** About this exercise **
Reproduce every one of the following lines verbatim, omitting the pictures from your answer.

Document images paired with source code:
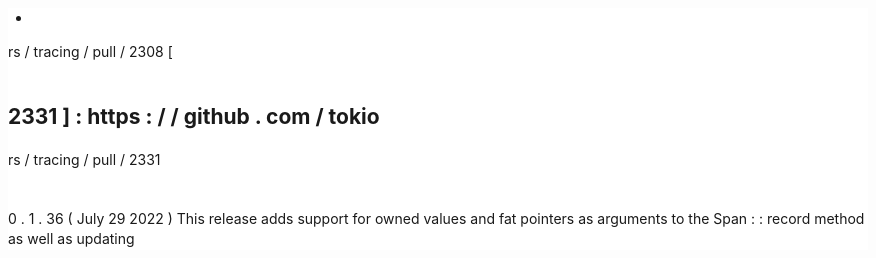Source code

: -
rs
/
tracing
/
pull
/
2308
[
#
2331
]
:
https
:
/
/
github
.
com
/
tokio
-
rs
/
tracing
/
pull
/
2331
#
0
.
1
.
36
(
July
29
2022
)
This
release
adds
support
for
owned
values
and
fat
pointers
as
arguments
to
the
Span
:
:
record
method
as
well
as
updating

** Solution to the exercise **
Source code

: -
rs
/
tracing
/
pull
/
2308
[
#
2331
]
:
https
:
/
/
github
.
com
/
tokio
-
rs
/
tracing
/
pull
/
2331
#
0
.
1
.
36
(
July
29
2022
)
This
release
adds
support
for
owned
values
and
fat
pointers
as
arguments
to
the
Span
:
:
record
method
as
well
as
updating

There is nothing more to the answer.